Our last few days in Ireland have been easy touring on the Big Red hop-on hop-off Bus. Galleries and museums, Trinity College, etc - we’re a bit toured out! The best tour was the Discover Dublin boat tour; our guide Ronan was fantastic. He gave us a running commentary on the history of not only Dublin but also the river Liffey and port of Dublin.
So much I didn’t know. I must have studied it at school but obviously I wasn’t paying attention 😏. The Vikings! They were a busy lot back in the day. We learnt (among a lot of other things!) that it was the Vikings who established Dublin way back in the C8th. The first Viking Age in Ireland (there was another it seems in C10th after many hostilities) began at the end of the C8th when Vikings began carrying out hit-and-run raids on Irish coastal settlements; they were everywhere! Over the following decades the clever Vikings built naval encampments in Ireland to allow them to remain there throughout the winter - we found something akin to this on the Isle of Skye where they had dug channels inland to haul their boats to ‘dry’ land or inland lochs. Within 50 odd years they had founded a stronghold at what was to become Dublin. The Danes ruled Ireland for some time (not sure how long) and during long periods of bloody fighting. But here we are today firmly on Irish soil ruled by the Irish!
What with the Vikings then the Normans then the English, what a history the Irish have! No wonder they are a rebellious lot.
There’s a rich history of rebels and freedom fighters and they are honoured with street and building names. Daniel O’Connell, the Liberator, is still revered. In the early 1800s he campaigned vigorously for Catholic emancipation and generally to improve the lot of Irish Catholics in what was essentially a Protestant country ruled by England. Today the large statue of him at the end of O’Connell St sports a few bullet holes from the 1916 Easter uprising, but the city wears them proudly.
Such a place! What a journey! Tomorrow we board a plane for home.
Daniel O’Connell himself.
Great little footbridge over the river running beside Bachelors Walk. No don’t look at Lindsay!
A replica of the Jeannie Johnston one of the many famine boats to take people from starving Ireland to the ‘new world’. She never lost a passenger but so many poor starving people died on most ships that they were called ‘coffin’ ships.
The Samuel Beckett bridge which can swing open 90 degrees from its one pylon. Amazing structure.

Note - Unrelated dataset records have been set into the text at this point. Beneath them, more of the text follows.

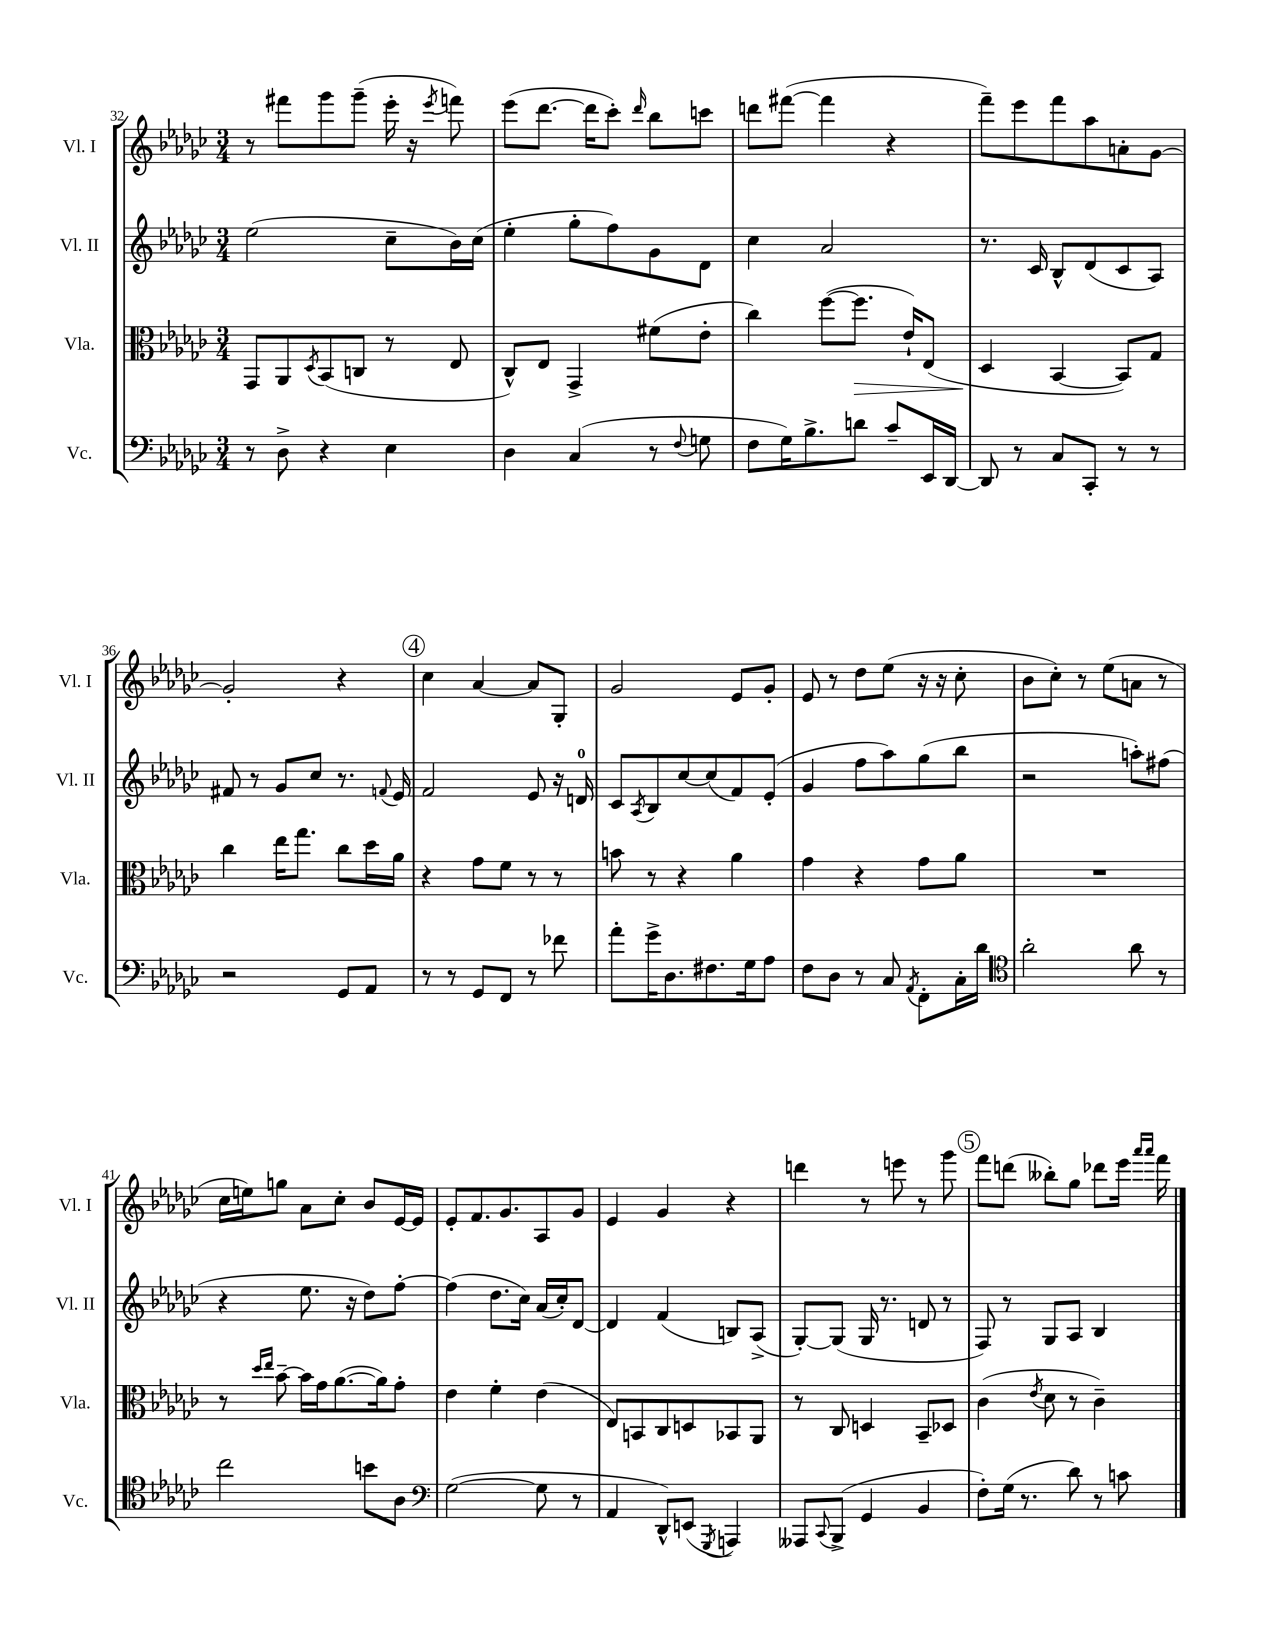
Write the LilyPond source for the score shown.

<<
\new StaffGroup <<
\new Staff = "s0" \with { instrumentName = "Vl. I" shortInstrumentName = "Vl. I" } {
    \clef treble \key ges \major \numericTimeSignature \time 3/4
    r8 fis'''8 ges'''8 ges'''8--( ees'''16-. r16 \acciaccatura { ees'''8 } f'''8) |
    ees'''8( des'''8.~ des'''16 ces'''8-.) \grace { des'''16 } bes''8 c'''8 |
    d'''8 fis'''8~( fis'''4 r4 |
    f'''8--) ees'''8 f'''8 aes''8 a'8-. ges'8~ |
    ges'2-. r4 |
    \mark \markup { \circle "4" } ces''4 aes'4~ aes'8 ges8-. |
    ges'2 ees'8 ges'8-. |
    ees'8 r8 des''8 ees''8( r16 r16 ces''8-. |
    bes'8 ces''8-.) r8 ees''8( a'8 r8 |
    ces''16 e''16) g''8 aes'8 ces''8-. bes'8 ees'16~ ees'16 |
    ees'8-. f'8. ges'8. aes8 ges'8 |
    ees'4 ges'4 r4 |
    d'''4 r8 e'''8 r8 ges'''8 |
    \mark \markup { \circle "5" } f'''8 d'''8( beses''8-.) ges''8 des'''8 ees'''16 \grace { aes'''16 aes'''16 } f'''16 \bar "|." |
}
\new Staff = "s1" \with { instrumentName = "Vl. II" shortInstrumentName = "Vl. II" } {
    \clef treble \key ges \major \numericTimeSignature \time 3/4
    ees''2( ces''8-- bes'16) ces''16( |
    ees''4-. ges''8-. f''8) ges'8 des'8 |
    ces''4 aes'2 |
    r8. ces'16 bes8-^ des'8( ces'8 aes8) |
    fis'8 r8 ges'8 ces''8 r8. \appoggiatura { f'8 } ees'16 |
    \mark \markup { \circle "4" } f'2 ees'8 r16 d'16-0 |
    ces'8 \acciaccatura { aes8 } bes8 ces''8~ ces''8( f'8) ees'8-.( |
    ges'4 f''8 aes''8) ges''8( bes''8 |
    r2 a''8-.) fis''8( |
    r4 ees''8. r16 des''8) f''8~-. |
    f''4( des''8. ces''16) aes'16( ces''16-.) des'8~ |
    des'4 f'4( b8) aes8->( |
    ges8~-.) ges8( ges16 r8. d'8 r8 |
    \mark \markup { \circle "5" } f8) r8 ges8 aes8 bes4 \bar "|." |
}
\new Staff = "s2" \with { instrumentName = "Vla." shortInstrumentName = "Vla." } {
    \clef alto \key ges \major \numericTimeSignature \time 3/4
    ges,8 aes,8 \acciaccatura { des8 } bes,8( c8 r8 ees8 |
    ces8-^) ees8 ges,4-> fis'8( ees'8-. |
    ces''4) f''8~( f''8.\> ees'16-!) ees8( |
    des4\! bes,4~ bes,8) ges8 |
    ces''4 ees''16 ges''8. ces''8 des''16 aes'16 |
    \mark \markup { \circle "4" } r4 ges'8 f'8 r8 r8 |
    b'8 r8 r4 aes'4 |
    ges'4 r4 ges'8 aes'8 |
    R2. |
    r8 \grace { des''16 ees''16 } bes'8~-- bes'16 ges'16 aes'8.~( aes'16) ges'8-. |
    ees'4 f'4-. ees'4( |
    ees8) b,8 ces8 d8 bes,8 aes,8 |
    r8 ces8 d4 bes,8-- des8 |
    \mark \markup { \circle "5" } ces'4( \acciaccatura { ees'8 } des'8 r8 ces'4--) \bar "|." |
}
\new Staff = "s3" \with { instrumentName = "Vc." shortInstrumentName = "Vc." } {
    \clef bass \key ges \major \numericTimeSignature \time 3/4
    r8 des8-> r4 ees4 |
    des4 ces4( r8 \appoggiatura { f8 } g8 |
    f8 ges16) bes8.-> d'8 ces'8-- ees,16 des,16~ |
    des,8 r8 ces8 ces,8-. r8 r8 |
    r2 ges,8 aes,8 |
    \mark \markup { \circle "4" } r8 r8 ges,8 f,8 r8 fes'8 |
    aes'8-. ges'16-> des8. fis8. ges16 aes8 |
    f8 des8 r8 ces8 \acciaccatura { aes,8 } f,8-. ces16-. des'16 |
    \clef tenor aes'2-. aes'8 r8 |
    ces''2 b'8 aes8 |
    \clef bass ges2~( ges8 r8 |
    aes,4 des,8-^) e,8( \acciaccatura { ges,,8 } a,,4) |
    aeses,,8 \appoggiatura { ces,8 } bes,,8->( ges,4 bes,4 |
    \mark \markup { \circle "5" } f8-.) ges16( r8. des'8) r8 c'8 \bar "|." |
}
>>
>>
\layout { \context { \Score currentBarNumber = #32 } }
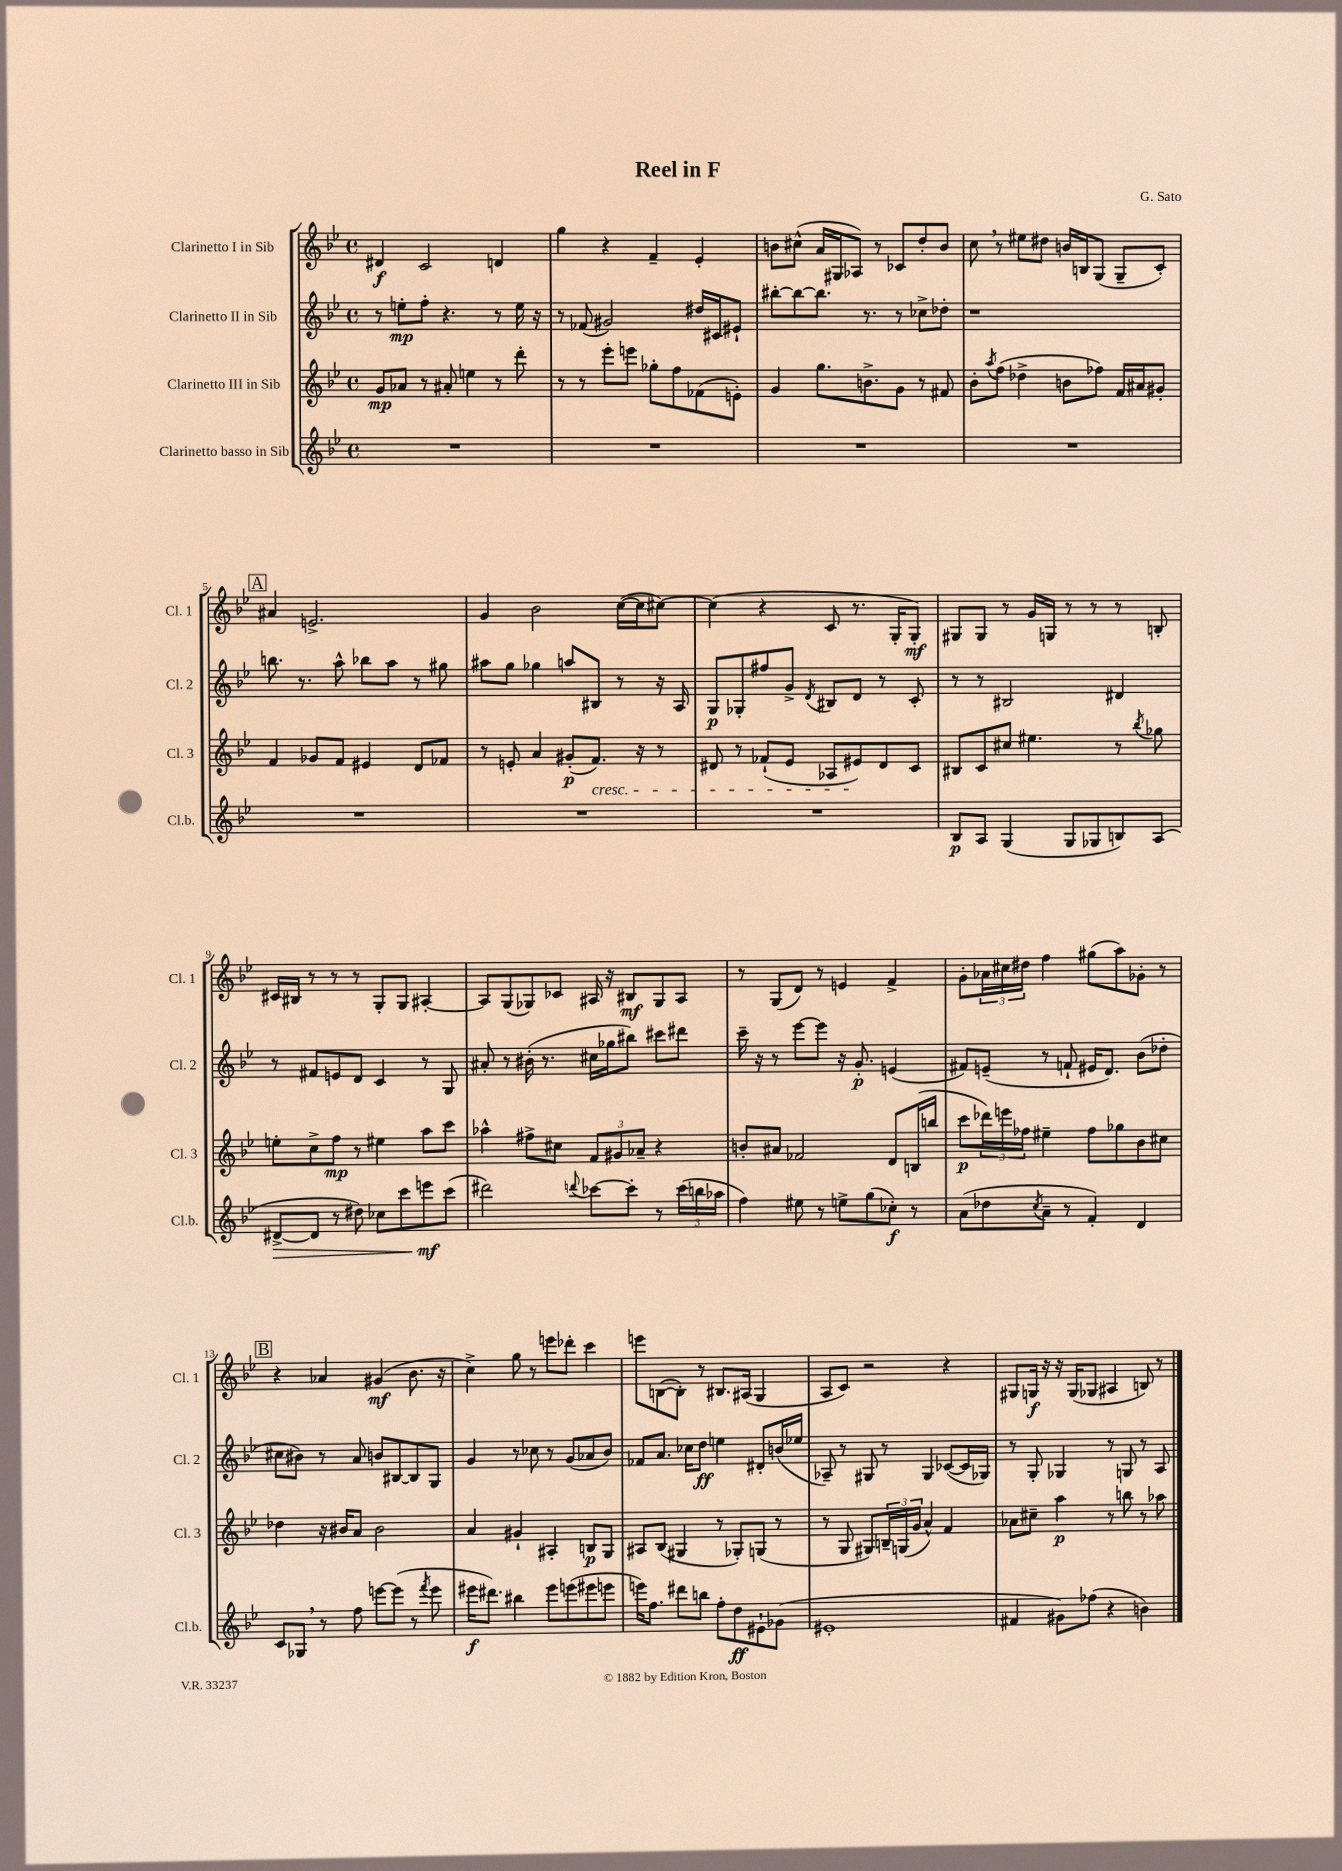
\header { title = "Reel in F" composer = "G. Sato" }
<<
\new StaffGroup <<
\new Staff = "s0" \with { instrumentName = "Clarinetto I in Sib" shortInstrumentName = "Cl. 1" } {
    \clef treble \key bes \major \defaultTimeSignature \time 4/4
    dis'4\f c'2 d'4 |
    g''4 r4 f'4-- ees'4-. |
    b'8 cis''8-^( a'16 gis16 aes8) r8 ces'8 d''8-. b'8 |
    c''8 \breathe r8 eis''8 dis''8 b'16 b16 g8( g8-- c'8-.) |
    \mark \markup { \box "A" } ais'4 e'2.-> |
    g'4 bes'2 c''16~( c''16 cis''8~) |
    cis''4( r4 c'8 r8. g16-. g8-.\mf) |
    gis8 gis8 r8 g'16 g16 r8 r8 r8 b8-. |
    cis'16 bis16 r8 r8 r8 g8-. g8 ais4~-. |
    ais8 g8( ges8) ces'8 ais16 r16 bis8\mf ges8 ais8 |
    r8 g8( d'8) r8 e'4 f'4-> |
    g'8-. \tuplet 3/2 { aes'16 cis''16 dis''16 } f''4 gis''8( a''8) ges'8-. r8 |
    \mark \markup { \box "B" } r4 aes'4 gis'4\mf( bes'8. r16 |
    c''4->) g''8 r8 e'''8 des'''8-. c'''4 |
    e'''8 b8~( b8-.) r8 bis8. ais16( g4 |
    a8 c'8) r2 r4 |
    gis8 g16\f r16 r16 g16( ges8 ais4 b8) r8 \bar "|." |
}
\new Staff = "s1" \with { instrumentName = "Clarinetto II in Sib" shortInstrumentName = "Cl. 2" } {
    \clef treble \key bes \major \defaultTimeSignature \time 4/4
    r8 e''8-.\mp f''8-. r4. r8 e''16 r16 |
    r8 fes'8( gis'2) dis''16 cis'16 eis'8-! |
    bis''8~-. bis''8~ bis''8. r8. r8 ces''8-> des''8-. |
    r1 |
    \mark \markup { \box "A" } b''8. r8. a''8-^ bes''8 a''8 r8 gis''8 |
    ais''8 g''8 ges''4 a''8 bis8 r8 r16 a16 |
    g8\p ges8-. fis''8 g'8-> \acciaccatura { d'8 } bis8 d'8 r8 c'8-. |
    r8 r8 bis2 dis'4 |
    r8 fis'8 e'8 d'8 c'4 r8 g8 |
    ais'8-. r8 bis'16-.( r8. cis''16 ges''16 bis''8) cis'''8 dis'''8 |
    c'''16-- r16 r8 ees'''8~ ees'''8 r16 g'8.-.\p e'4( |
    fis'8) e'8--( r8 f'8-! eis'16 d'8.) bes'8( des''8-. |
    \mark \markup { \box "B" } cis''8 bis'8) r8 a'8 b'8 bis8~ bis8 g8 |
    g'4 r8 ces''8 r8 g'8( aes'8 bes'8) |
    fes'8 a'8. ces''16 d''8\ff e''4 dis'8-. b'16( ees''16 |
    aes8--) r8 gis8 r8 gis4 ces'8~( ces'16 ges16) |
    r8 g8-. ges4 r8 g8 r8 a8 \bar "|." |
}
\new Staff = "s2" \with { instrumentName = "Clarinetto III in Sib" shortInstrumentName = "Cl. 3" } {
    \clef treble \key bes \major \defaultTimeSignature \time 4/4
    g'8\mp aes'8 r8 ais'8-. e''4 r8 d'''8-. |
    r8 r8 ees'''8-. e'''8 ges''8-. f''8 fes'8( e'8-.) |
    g'4 g''8. b'8.-> g'8 r8 fis'8 |
    bes'8-. \acciaccatura { a''8 } f''8( des''4-> b'8 fes''8) f'16 ais'16 gis'8-. |
    \mark \markup { \box "A" } f'4 ges'8 f'8 eis'4 d'8 fes'8 |
    r8 e'8-. a'4 gis'8-.\p( f'8.\cresc) r16 r8 |
    dis'8 r8 fes'8-!( ees'8 aes8 eis'8\!) dis'8 c'8 |
    bis8 c'8 cis''8 eis''4. r8 \acciaccatura { bes''8 } ges''8 |
    e''8-. c''8-> f''8\mp r8 eis''4 a''8 c'''8 |
    aes''4-^ fis''8-> cis''8 \tuplet 3/2 { f'8 gis'8 aes'8-- } r4 |
    b'8-. ais'8 fes'2 d'8 b16( b''16 |
    c'''8\p \tuplet 3/2 { des'''16) e'''16 fes''16 } eis''4-- fes''8 ges''8 bes'8 cis''8 |
    \mark \markup { \box "B" } des''4 r16 bis'16 a'8 bis'2 |
    a'4 gis'4-! ais4-. b8\p g8 |
    ais8 bes8( gis4 r8 ges8-.) g8( r8 |
    r8 g8 gis8) \tuplet 3/2 { b16-- g16( g'16 } a'4-^) f'4 |
    aes'8 cis''8-- a''4\p r8 b''8 r8 aes''8 \bar "|." |
}
\new Staff = "s3" \with { instrumentName = "Clarinetto basso in Sib" shortInstrumentName = "Cl.b." } {
    \clef treble \key bes \major \defaultTimeSignature \time 4/4
    R1 |
    R1 |
    R1 |
    R1 |
    \mark \markup { \box "A" } R1 |
    R1 |
    R1 |
    bes8\p a8 g4( g8 ges8 b8) a8( |
    dis'8~->\> dis'8 r8 dis''8) ces''8 c'''8 e'''8\mf\! c'''8( |
    dis'''2) \appoggiatura { d'''8 } ces'''8~ ces'''8-. r8 \tuplet 3/2 { ces'''16( b''16 aes''16 } |
    f''4) eis''8 r8 e''8-> g''8( ces''8-.\f) r8 |
    a'8( des''8 \acciaccatura { c''8 } a'8-- r8 f'4-.) d'4 |
    \mark \markup { \box "B" } c'8 ges8 \breathe r8 f''8 e'''8~ e'''8( r8 \acciaccatura { f'''8 } e'''8 |
    eis'''16\f dis'''8.) bis''4 eis'''8 e'''8( eis'''8 e'''8 |
    e'''16) f''8. dis'''8 b''8 f''8-. d''8\ff eis'8-! ges'8( |
    eis'1-. |
    fis'4 gis'8) fes''8( r4 b'4) \bar "|." |
}
>>
>>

The Ha’Penny bridge so called because when it was built in the early 1800s people were charged a Ha’penny to cross it.
Gorgeous front to the Merchants Archway through to Temple Barr
Temple Bar is a colourful place. It has a bit of every and is a popular place to eat or take in the nightlife
Temple Bar is a colourful place. It has a bit of every and is a popular place to eat or take in the nightlife
The Dawson Lounge is the smallest pub in Ireland- it seats 12 people.
St Patrick’s cathedral. Strangely there are no catholic cathedrals in Dublin, including this one!
The house where Mr Guinness lived with his family - wife and 21 children! Boy that Guinness must be good stuff.
In Temple Bar there are a number of lanes dedicated to a range of the arts. My favourite was that dedicated to Irish women writers including the wonderful tragic Iris Murdoch.
Library Square at Trinity.
Fascinating sculpture outside one of the libraries. This piece known locally as ‘Pomodoro sphere’ (Pomodoro was the artist) is entitled ‘Sfera con Sfera’. I’ll leave you to look more closely.
Glasnevin Cemetery. The round tower in the centre stands over the tomb of Daniel O'Connell. He was instrumental in bringing about changes so that Catholics could be buried in cemeteries with protestants.
Oops a bit out of sequence but .... The public could only go as far as the staircase in the museum but there were great little exhibits and these magnificent Irish marble pillars.
Intricate filigree work outside the Museum at Trinity.